In 1941 Alan Davie was awarded the Andrew Grant Travelling Scholarship while studying at Edinburgh College of Art. This was postponed due to military service and it was not until 1948 that he took the scholarship and embarked on a 'Grand Tour' of Europe. He visited his fellow Scot, William Gear, in Paris, where he admired the work of Bruegal and Bosch, hitched to Switzerland and saw the work of Arp and Ernst in Zurich and most significantly arrived in Venice for the first Biennale after the War. It was here that he experienced a synthesis of Romanesque architecture and early Christian mosaics with the work of Rothko, Pollock and Motherwell.

In December 1948 Davie exhibited at the Galleria Sandri in Venice.
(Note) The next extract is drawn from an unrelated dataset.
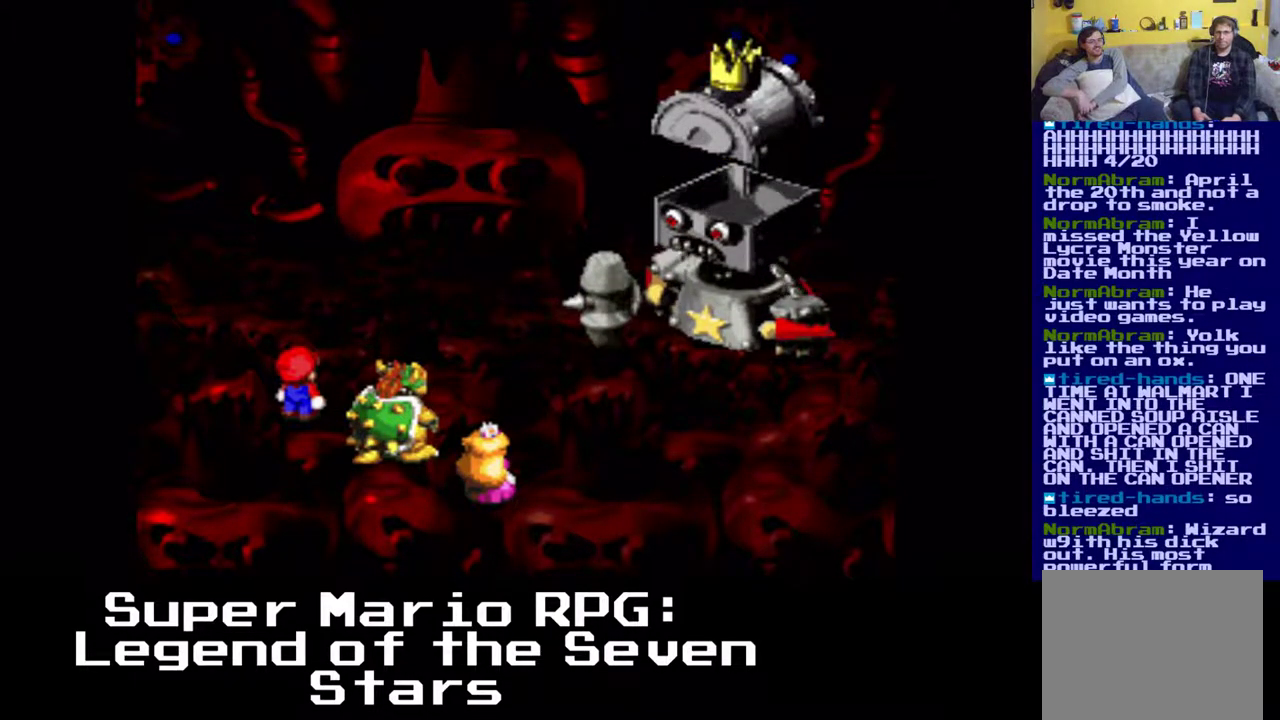
{"buttons": [], "events": []}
Peggy Guggenheim bought Music of the Autumn Landscape from this exhibition and an ensuing friendship allowed him further access to her extensive Surrealist collection, including Miró and Klee, as well as the New York School artists.
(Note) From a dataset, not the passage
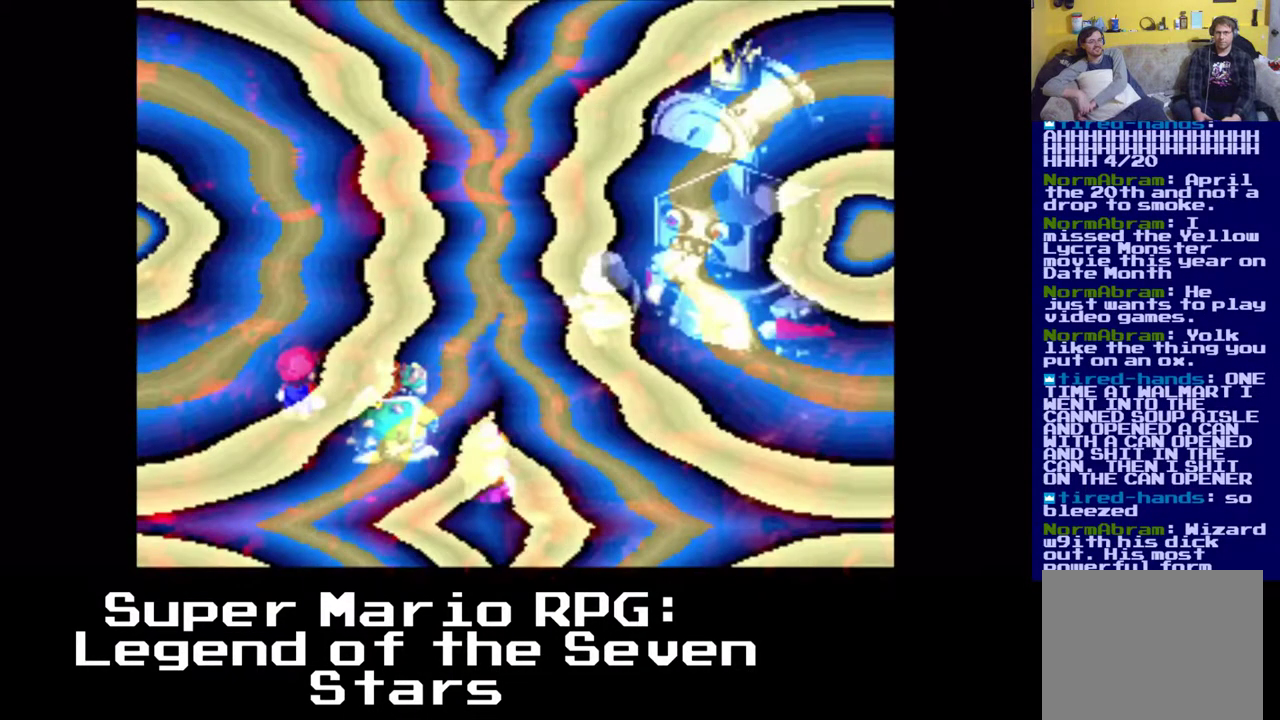
{"buttons": [], "events": []}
Davie returned to England, and in 1950 Peter and Charles Gimpel gave him his first one-man exhibition. It was not received well and inevitably Davie found success in New York before he was really accepted in London. In 1956 he held a one-man show at the Catherine Viviano Gallery in New York which sold out to great critical acclaim. Paintings were purchased by the Museum of Modern Art, New York and the Albright Art Gallery, Buffalo.
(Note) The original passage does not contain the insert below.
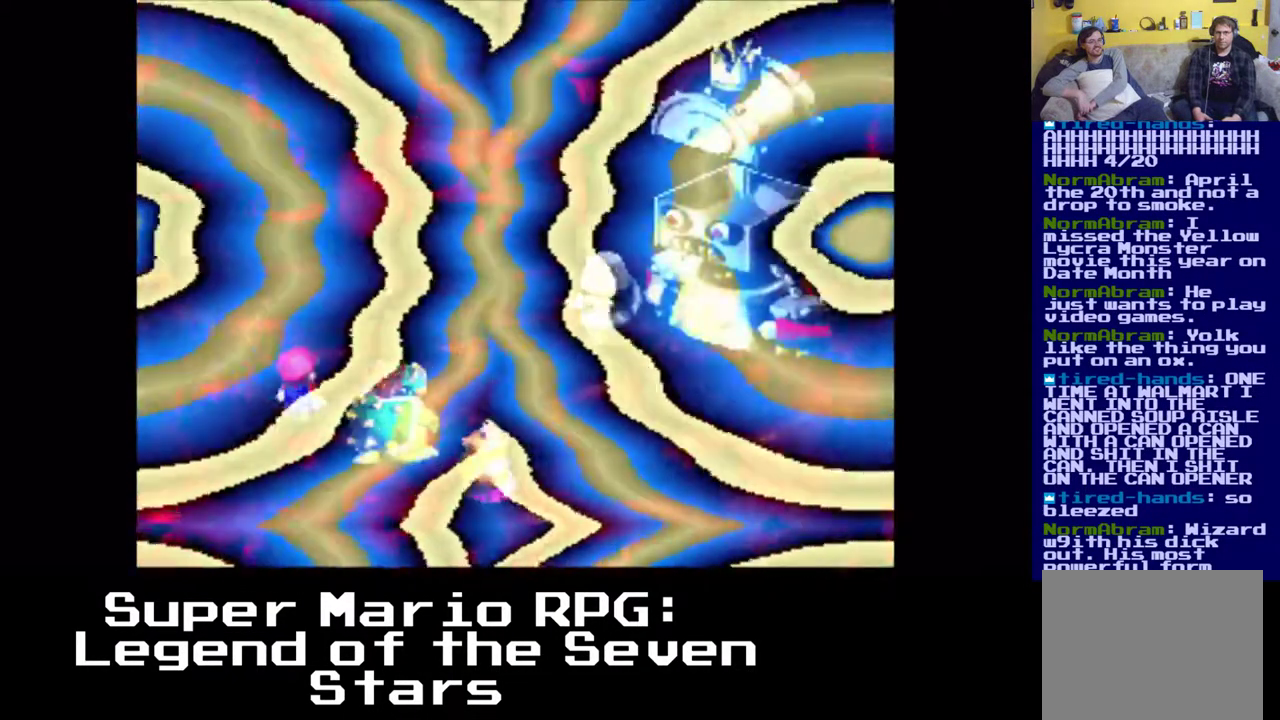
{"buttons": [], "events": []}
House of Four Souls was painted during a time of great experimentation in sculpture, collage and monotype. By placing the board on the floor and using the paints that he made and mixed himself, a technique which he had learnt from Pollock, it gave him the ability to paint quickly and spontaneously. However the work itself is far more than an active expression of its production. The vigorous brush marks, dribbles and splashes are underpinned by a strong black architectural structure. Jewel-like reds and yellows emerge, like stained glass, within images or symbols, hinted at, ambiguous. This painting is not a spontaneous emotional response to a moment in time. It can’t be fixed to a certain event, experience or place.

In a poem, written by the artist for an exhibition in 1963 he attempts to vocalise this early period of travel and discovery:

I married me a wife, and we went away together, and we found
the mountains and the snows together, and the Italian
sunshine, and the marvelous mosaics and the gold and the
white and the pink and the bottlegreen sea. Then I really began
to paint in the way I had learned to write and to play jazz and
in the way I had learned to make love: and I learned that All is
in me and I in All; and I discovered that I really am a child for
evermore, and an animal still, thank God; just like them: my
parrot my canary my poodles my dachshund my cats my
budgerigars; they really know: and my little blond baby
daughter knows too.

(I Confess by Alan Davie, cited in exhibition catalogue, Visione Colore, Venice, Palazzo Grassi, July - October 1963).